Exercise details -
Go through the entries and copy every line that has the string "Verify" in it.

....................

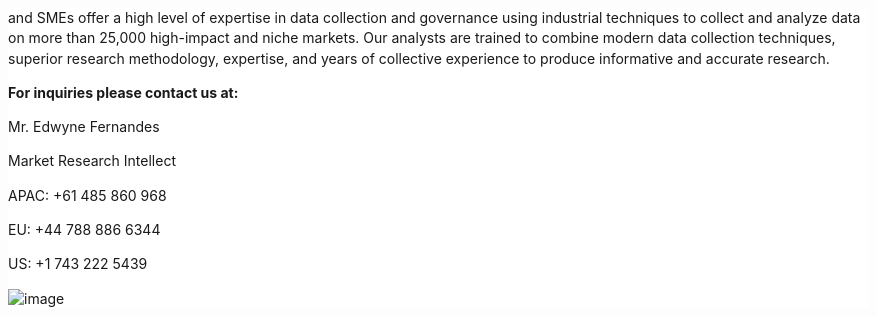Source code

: and SMEs offer a high level of expertise in data collection and governance using industrial techniques to collect and analyze data on more than 25,000 high-impact and niche markets. Our analysts are trained to combine modern data collection techniques, superior research methodology, expertise, and years of collective experience to produce informative and accurate research.</span></p><p><strong>For inquiries please contact us at:</strong></p><p>Mr. Edwyne Fernandes</p><p>Market Research Intellect</p><p>APAC: +61 485 860 968</p><p>EU: +44 788 886 6344</p><p>US: +1 743 222 5439</p>
![image](https://github.com/user-attachments/assets/41f9b0d0-6b0a-4ed1-8d4b-519987b61149)
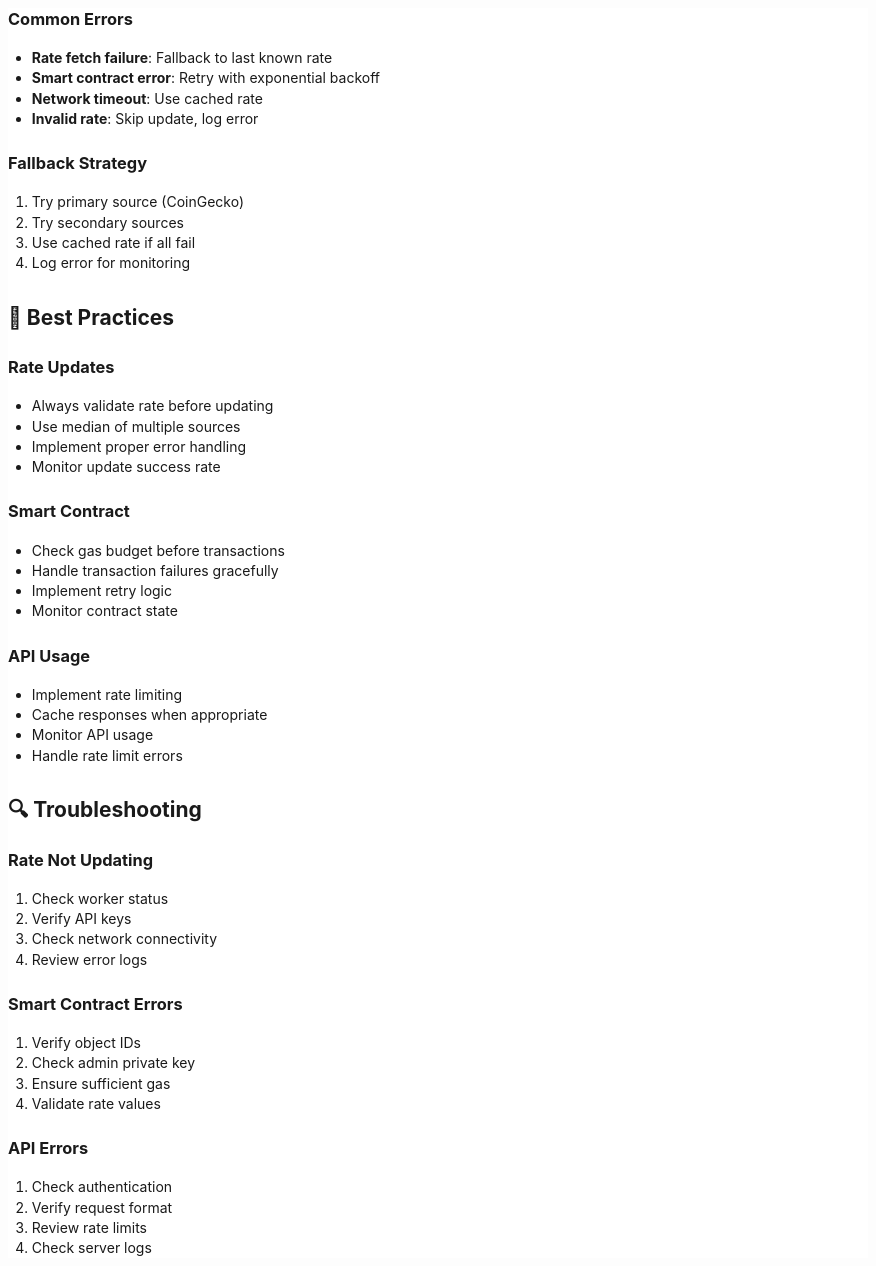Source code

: ### Common Errors
- **Rate fetch failure**: Fallback to last known rate
- **Smart contract error**: Retry with exponential backoff
- **Network timeout**: Use cached rate
- **Invalid rate**: Skip update, log error

### Fallback Strategy
1. Try primary source (CoinGecko)
2. Try secondary sources
3. Use cached rate if all fail
4. Log error for monitoring

## 🎯 Best Practices

### Rate Updates
- Always validate rate before updating
- Use median of multiple sources
- Implement proper error handling
- Monitor update success rate

### Smart Contract
- Check gas budget before transactions
- Handle transaction failures gracefully
- Implement retry logic
- Monitor contract state

### API Usage
- Implement rate limiting
- Cache responses when appropriate
- Monitor API usage
- Handle rate limit errors

## 🔍 Troubleshooting

### Rate Not Updating
1. Check worker status
2. Verify API keys
3. Check network connectivity
4. Review error logs

### Smart Contract Errors
1. Verify object IDs
2. Check admin private key
3. Ensure sufficient gas
4. Validate rate values

### API Errors
1. Check authentication
2. Verify request format
3. Review rate limits
4. Check server logs
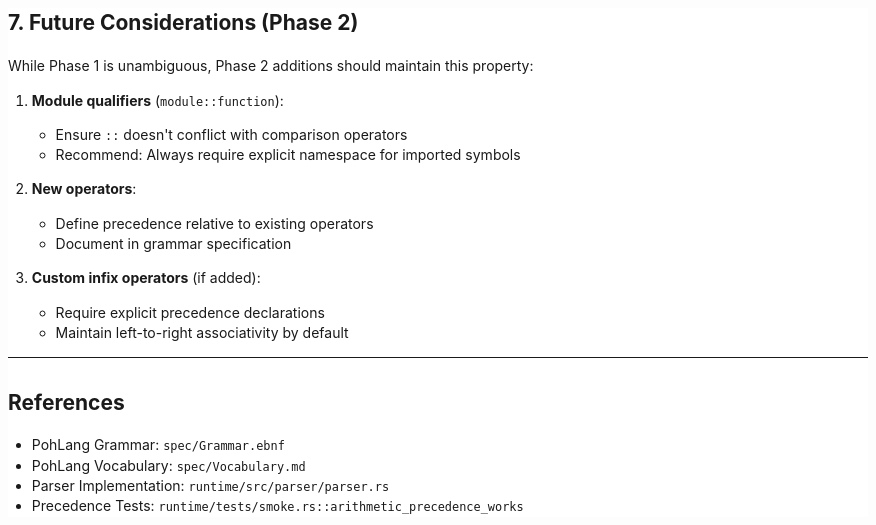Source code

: 
## 7. Future Considerations (Phase 2)

While Phase 1 is unambiguous, Phase 2 additions should maintain this property:

1. **Module qualifiers** (`module::function`):
   - Ensure `::` doesn't conflict with comparison operators
   - Recommend: Always require explicit namespace for imported symbols

2. **New operators**:
   - Define precedence relative to existing operators
   - Document in grammar specification

3. **Custom infix operators** (if added):
   - Require explicit precedence declarations
   - Maintain left-to-right associativity by default

---

## References

- PohLang Grammar: `spec/Grammar.ebnf`
- PohLang Vocabulary: `spec/Vocabulary.md`
- Parser Implementation: `runtime/src/parser/parser.rs`
- Precedence Tests: `runtime/tests/smoke.rs::arithmetic_precedence_works`
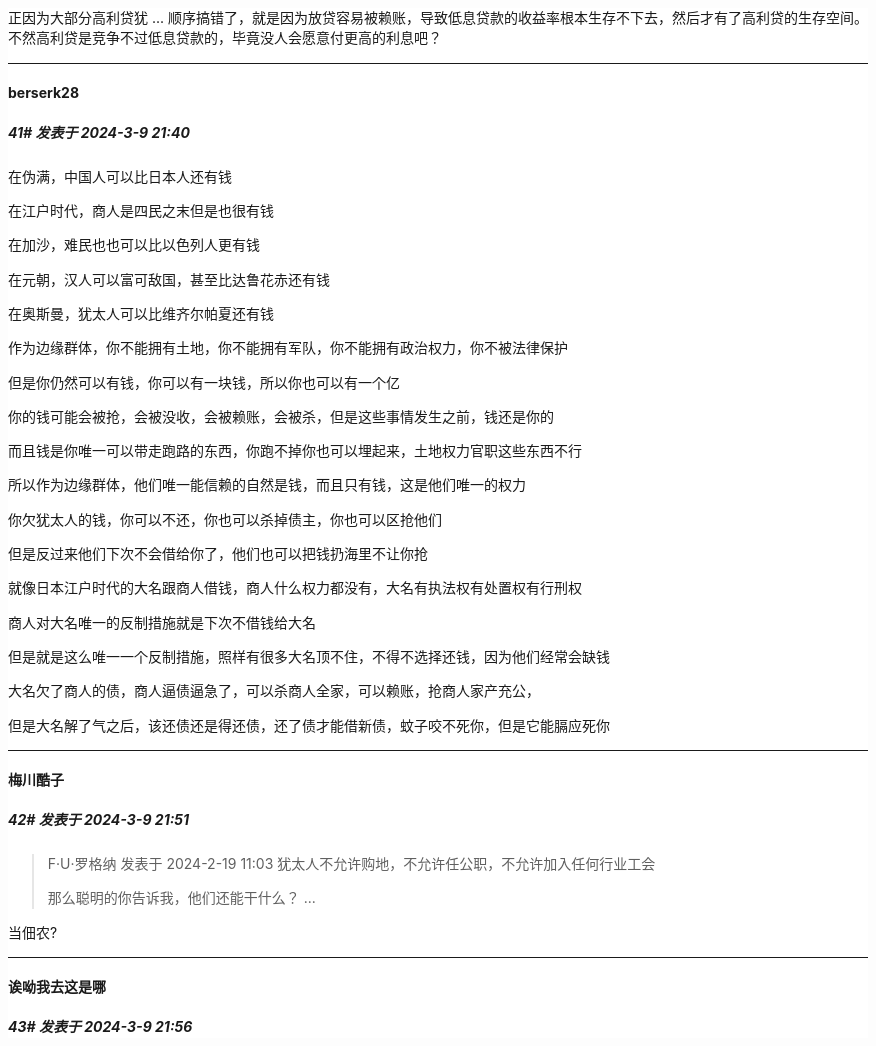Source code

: 正因为大部分高利贷犹 ...</blockquote>
顺序搞错了，就是因为放贷容易被赖账，导致低息贷款的收益率根本生存不下去，然后才有了高利贷的生存空间。不然高利贷是竞争不过低息贷款的，毕竟没人会愿意付更高的利息吧？


*****

####  berserk28  
##### 41#       发表于 2024-3-9 21:40

在伪满，中国人可以比日本人还有钱

在江户时代，商人是四民之末但是也很有钱

在加沙，难民也也可以比以色列人更有钱

在元朝，汉人可以富可敌国，甚至比达鲁花赤还有钱

在奥斯曼，犹太人可以比维齐尔帕夏还有钱

作为边缘群体，你不能拥有土地，你不能拥有军队，你不能拥有政治权力，你不被法律保护

但是你仍然可以有钱，你可以有一块钱，所以你也可以有一个亿

你的钱可能会被抢，会被没收，会被赖账，会被杀，但是这些事情发生之前，钱还是你的

而且钱是你唯一可以带走跑路的东西，你跑不掉你也可以埋起来，土地权力官职这些东西不行

所以作为边缘群体，他们唯一能信赖的自然是钱，而且只有钱，这是他们唯一的权力

你欠犹太人的钱，你可以不还，你也可以杀掉债主，你也可以区抢他们

但是反过来他们下次不会借给你了，他们也可以把钱扔海里不让你抢

就像日本江户时代的大名跟商人借钱，商人什么权力都没有，大名有执法权有处置权有行刑权

商人对大名唯一的反制措施就是下次不借钱给大名

但是就是这么唯一一个反制措施，照样有很多大名顶不住，不得不选择还钱，因为他们经常会缺钱

大名欠了商人的债，商人逼债逼急了，可以杀商人全家，可以赖账，抢商人家产充公，

但是大名解了气之后，该还债还是得还债，还了债才能借新债，蚊子咬不死你，但是它能膈应死你


*****

####  梅川酷子  
##### 42#       发表于 2024-3-9 21:51

<blockquote>F·U·罗格纳 发表于 2024-2-19 11:03
犹太人不允许购地，不允许任公职，不允许加入任何行业工会

那么聪明的你告诉我，他们还能干什么？ ...</blockquote>
当佃农?


*****

####  诶呦我去这是哪  
##### 43#       发表于 2024-3-9 21:56
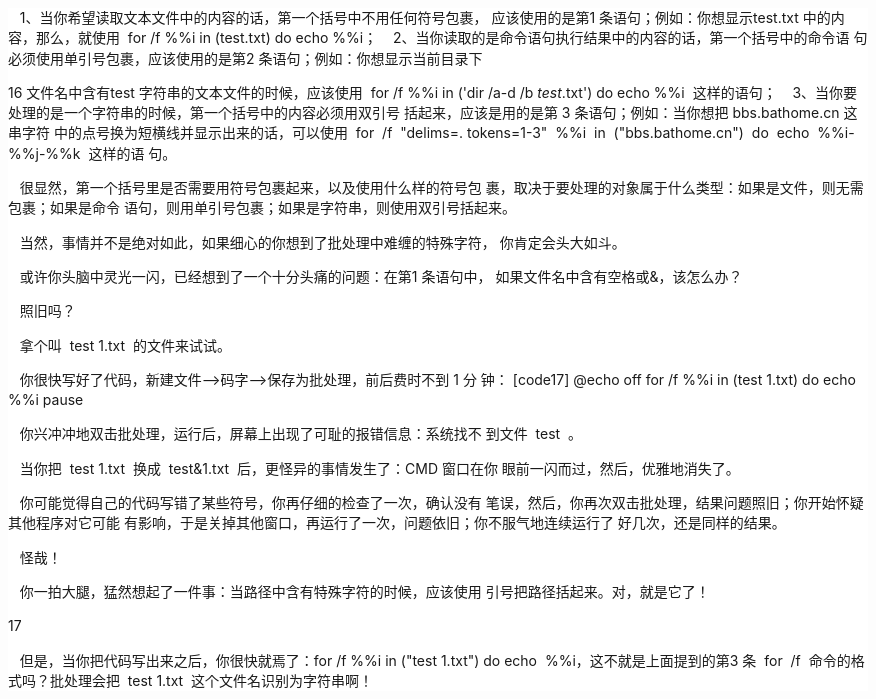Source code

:    1、当你希望读取文本文件中的内容的话，第一个括号中不用任何符号包裹，
应该使用的是第1 条语句；例如：你想显示test.txt 中的内容，那么，就使用  for
/f %%i in (test.txt) do echo %%i；
   2、当你读取的是命令语句执行结果中的内容的话，第一个括号中的命令语
句必须使用单引号包裹，应该使用的是第2 条语句；例如：你想显示当前目录下

16
文件名中含有test 字符串的文本文件的时候，应该使用  for /f %%i in ('dir /a-d
/b *test*.txt') do echo %%i  这样的语句；
   3、当你要处理的是一个字符串的时候，第一个括号中的内容必须用双引号
括起来，应该是用的是第 3 条语句；例如：当你想把 bbs.bathome.cn 这串字符
中的点号换为短横线并显示出来的话，可以使用  for  /f  "delims=.
tokens=1-3"  %%i  in  ("bbs.bathome.cn")  do  echo  %%i-%%j-%%k  这样的语
句。

   很显然，第一个括号里是否需要用符号包裹起来，以及使用什么样的符号包
裹，取决于要处理的对象属于什么类型：如果是文件，则无需包裹；如果是命令
语句，则用单引号包裹；如果是字符串，则使用双引号括起来。

   当然，事情并不是绝对如此，如果细心的你想到了批处理中难缠的特殊字符，
你肯定会头大如斗。

   或许你头脑中灵光一闪，已经想到了一个十分头痛的问题：在第1 条语句中，
如果文件名中含有空格或&，该怎么办？

   照旧吗？

   拿个叫  test 1.txt  的文件来试试。

   你很快写好了代码，新建文件-->码字-->保存为批处理，前后费时不到 1 分
钟：
[code17]
@echo off
for /f %%i in (test 1.txt) do echo %%i
pause

   你兴冲冲地双击批处理，运行后，屏幕上出现了可耻的报错信息：系统找不
到文件  test  。

   当你把  test 1.txt  换成  test&1.txt  后，更怪异的事情发生了：CMD 窗口在你
眼前一闪而过，然后，优雅地消失了。

   你可能觉得自己的代码写错了某些符号，你再仔细的检查了一次，确认没有
笔误，然后，你再次双击批处理，结果问题照旧；你开始怀疑其他程序对它可能
有影响，于是关掉其他窗口，再运行了一次，问题依旧；你不服气地连续运行了
好几次，还是同样的结果。

   怪哉！

   你一拍大腿，猛然想起了一件事：当路径中含有特殊字符的时候，应该使用
引号把路径括起来。对，就是它了！

17

   但是，当你把代码写出来之后，你很快就焉了：for /f %%i in ("test 1.txt") do
echo  %%i，这不就是上面提到的第3 条  for  /f  命令的格式吗？批处理会把  test
1.txt  这个文件名识别为字符串啊！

....................

Result of the exercise -
2. Verify API keys
1. Verify object IDs
2. Verify request format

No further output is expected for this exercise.